Army of the Dead, la recensione del film su Netflix

Army of the dead cover

Dopo 17 anni dal suo esordio e fresco dal suo Justice League (qui per la recensione), Zack Snyder torna allo zombie-movie, proprio come aveva iniziato. È disponibile su Netflix da venerdì 21 Maggio Army of the Dead (trailer), il nuovo lungometraggio del discusso regista.

Snyder lo ha fatto ancora, sono tornati gli zombie. Ci aveva provato con il suo primo film Dawn of the Dead (2004), remake dell’omonimo capolavoro romeriano, con cui aveva completamente distrutto la poetica del regista canadese e la figura dello zombie del film originale. L’approccio del film rimane similmente “caciarone”, anche se forse più rispettoso in alcune cose (a partire dallo zombie che torna a camminare, almeno in parte). La storia è basata su un gruppo di personaggi, capitanato da Scott Ward (Dave Bautista), che vengono assoldati per una rapina ad un casinò di Las Vegas, ormai invasa solo da zombie. L’avventura si evolverà in un progressivo massacro tra questa squadra e un vero e proprio esercito di zombie, che nel loro stadio più evoluto riescono a organizzarsi in modo pensante, oltre che a essere molto più forti e agili della norma. Il tutto viene accelerato dalla scure di un missile che distruggerà Las Vegas nell’arco di ventiquattro ore.

Rispetto al suo solito, Snyder presenta una regia più pacata e meno confusa, ma ciò che sembra ormai uno standard sono le importanti durate dei suoi ultimi lavori. Dopo i folli 242 minuti del suo ultimo cinecomic, Snyder non allenta di molto la presa, facendo durare questo Army of the Dead quasi 2 ore e mezza che si sentono tutte se si considera il film per ciò che vuole essere, ovvero un leggero action movie.

C’è infatti da riconoscere che il film allenta il tono cupo e pesante che aveva caratterizzato molti dei lavori precedenti del regista e non gli si può negare un approccio molto meno serioso e più spensierato. Ciò però non migliora di molto la situazione: la pellicola è di sicuro leggermente sopra la media di quasi tutti gli impegni passati di Snyder (e senza alcun dubbio del suo precedente zombie-movie), ma ciò non la rende un lavoro sufficientemente convincente.

Army of the dead's queen

Ancora una volta, poi, torna il protagonismo e l’ego sicuramente da ridimensionare del regista statunitense, che lo spingono al volersi occupare di tutto, dalla produzione alla regia, la scrittura e la fotografia. Dire che i personaggi siano tagliati con l’accetta, sarebbe dire poco. La scrittura delle loro personalità è decisamente banale e non presenta particolari guizzi. Il tutto viene condito da uno humor che però sbatte contro gli invani tentativi di strappare un sorriso, cosa che l’intero Army of the Dead riesce a fare raramente.
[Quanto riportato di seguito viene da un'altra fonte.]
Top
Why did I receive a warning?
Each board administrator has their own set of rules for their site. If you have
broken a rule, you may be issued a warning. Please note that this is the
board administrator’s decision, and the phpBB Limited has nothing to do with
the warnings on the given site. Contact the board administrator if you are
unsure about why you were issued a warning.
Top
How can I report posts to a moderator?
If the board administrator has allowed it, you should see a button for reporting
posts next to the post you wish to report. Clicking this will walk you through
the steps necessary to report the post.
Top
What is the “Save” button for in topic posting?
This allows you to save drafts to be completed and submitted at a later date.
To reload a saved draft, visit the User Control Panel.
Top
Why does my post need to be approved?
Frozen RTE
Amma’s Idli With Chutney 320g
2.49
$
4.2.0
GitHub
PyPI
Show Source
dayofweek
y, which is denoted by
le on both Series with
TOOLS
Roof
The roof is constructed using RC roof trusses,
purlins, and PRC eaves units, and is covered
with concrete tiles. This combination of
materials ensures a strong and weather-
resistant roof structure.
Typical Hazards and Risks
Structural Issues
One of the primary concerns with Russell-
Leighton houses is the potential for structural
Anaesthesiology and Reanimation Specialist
Certo, se si è solo alla ricerca di un po’ di sano smembramento e azione, il film potrebbe fare al caso vostro, ma c’è da dire che anche con questo unico scopo, ci sono più che valide alternative (e neanche poche). Se la regia è più salda, la fotografia è meno patinata e più colorata rispetto a ciò che il regista ci ha fin qui offerto, rimane comunque non convincente in diversi punti con da tener conto anche di una profondità di campo inesistente e una messa a fuoco a tratti fastidiosa.

La dimensione di splatter-action è presente e realizzata discretamente, grazie anche ai quasi 100 milioni di budget che si fanno sentire. Il tutto però viene impoverito da una narrazione che non convince appieno, condita da personaggi con cui raramente si empatizza e le cui sorti interessano ben poco. Snyder rimane un regista controverso, parecchio amato e odiato allo stesso tempo, che però non riesce ancora a convincere del tutto. Se però apprezzerete il film, sarete felici di sapere che Netflix (come spesso fa) ha intenzione di realizzarci un franchise, con il prequel e una serie animata già in produzione. Chiudiamo quindi con la speranza di veder nascere in futuro qualcosa di più interessante di questo singolo progetto.